Ein weiterer Unterschied zwischen bioidentischen und synthetischen Hormonen liegt in der Möglichkeit der individuellen Anpassung. Bioidentische Hormone werden häufig in sogenannten Compounding-Apotheken individuell für die Patientin hergestellt. Dies ermöglicht eine maßgeschneiderte Dosierung und Kombination von Hormonen, die auf die spezifischen Bedürfnisse der Frau abgestimmt sind. Diese Flexibilität kann besonders vorteilhaft sein, wenn Standarddosierungen von synthetischen Hormonen nicht gut vertragen werden oder unzureichend wirken. Aber sämtliche bioidentische Hormone sind auch in Standard-Dosierungen auf Kassenrezept in der Apotheke erhältlich.

Die Rolle der Darreichungsform: Einfluss auf die Wahl

Ein weiterer Aspekt, der bei der Wahl zwischen bioidentischen und synthetischen Hormonen berücksichtigt werden sollte, ist die Darreichungsform. Beide Hormontypen können in verschiedenen Formen wie Tabletten, Gelen, Cremes, Pflastern oder Vaginalringen verabreicht werden. Die Wahl der Darreichungsform kann die Wirkung und Verträglichkeit der Hormone erheblich beeinflussen.
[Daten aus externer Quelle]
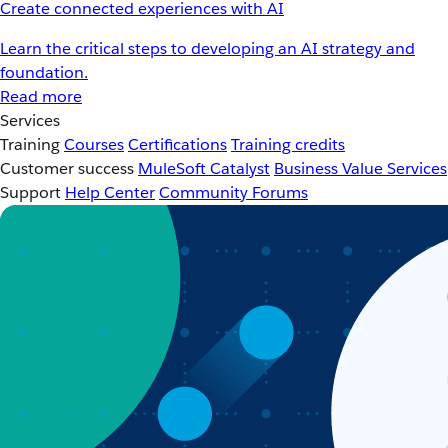
Create connected experiences with AI
Learn the critical steps to developing an AI strategy and
foundation.
Read more
Services
Training
Courses
Certifications
Training credits
Customer success
MuleSoft Catalyst
Business Value Services
Support
Help Center
Community Forums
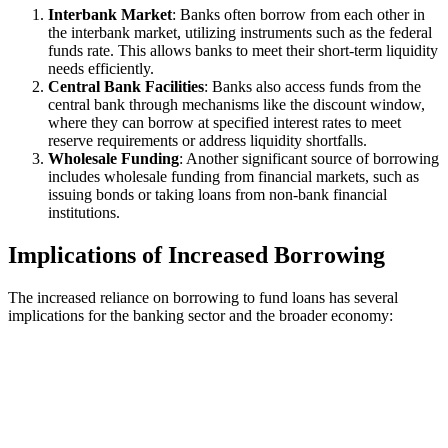
Interbank Market
: Banks often borrow from each other in
the interbank market, utilizing instruments such as the federal
funds rate. This allows banks to meet their short-term liquidity
needs efficiently.
Central Bank Facilities
: Banks also access funds from the
central bank through mechanisms like the discount window,
where they can borrow at specified interest rates to meet
reserve requirements or address liquidity shortfalls.
Wholesale Funding
: Another significant source of borrowing
includes wholesale funding from financial markets, such as
issuing bonds or taking loans from non-bank financial
institutions.
Implications of Increased Borrowing
The increased reliance on borrowing to fund loans has several
implications for the banking sector and the broader economy:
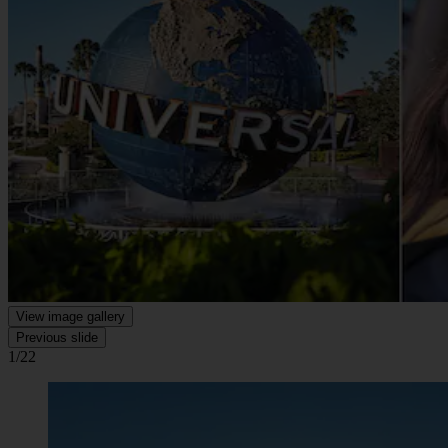
View image gallery
Previous slide
1/22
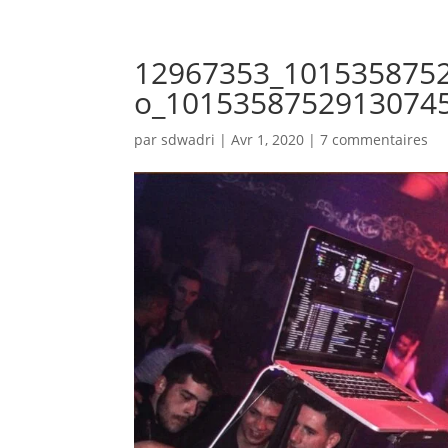
12967353_101535875
o_1015358752913074
par
sdwadri
|
Avr 1, 2020
|
7 commentaires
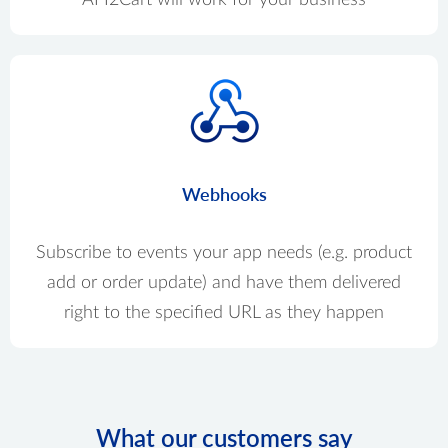
Webhooks
Subscribe to events your app needs (e.g. product
add or order update) and have them delivered
right to the specified URL as they happen
What our customers say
Bioidentisches Östrogen (Estradiol) wird ausschließlich transdermal verwendet und hat den Vorteil, dass es so den First-Pass-Effekt in der Leber umgeht. Dies bedeutet, dass es keinen Einfluss auf die Leberfunktion und die Blutgerinnung hat, was das Risiko von Nebenwirkungen wie Thrombosen ausschließt. Darüberhinaus gibt es bioidentisches Estriol, welches in der vaginalen Anwendung besonders hilfreich ist für lokale Beschwerden wie Trockenheit oder Schmerzen ist, ohne den gesamten Körper zu beeinflussen.

Kontroversen und Missverständnisse

Die Debatte zwischen Befürwortern von bioidentischen und synthetischen Hormonen ist oft von Missverständnissen geprägt. Einige Verfechter bioidentischer Hormone behaupten, dass diese „natürlicher“ und damit automatisch sicherer seien. Dies ist jedoch nicht ganz korrekt, da auch bioidentische Hormone chemisch modifiziert werden müssen, um ihre Wirksamkeit zu gewährleisten. Nichtsdestotrotz sind bioidentische Hormone von der molekularen Struktur her baugleich mit den körpereigenen Hormonen, was tatsächlich einen großen Vorteil darstellt.

Auf der anderen Seite wird synthetischen Hormonen manchmal zu Unrecht unterstellt, grundsätzlich gefährlich zu sein. Tatsächlich hängt die Sicherheit jeder Hormonersatztherapie von einer Vielzahl von Faktoren ab, darunter die richtige Auswahl der Hormone, die Dosierung, die Anwendungsdauer und die individuellen Gesundheitsfaktoren der Patientin.

Letztendlich geht es bei der Hormonersatztherapie darum, Frauen zu helfen, diese Lebensphase mit so viel Komfort, Gesundheit und Lebensqualität wie möglich zu durchleben. Die beste Wahl ist diejenige, die die Frau dabei unterstützt, sich in ihrem Körper wohlzufühlen und ihre persönliche Balance zu finden. Die fortschreitende Forschung auf diesem Gebiet gibt Hoffnung, dass die Therapieoptionen weiter verbessert werden und jede Frau die Unterstützung erhält, die sie verdient.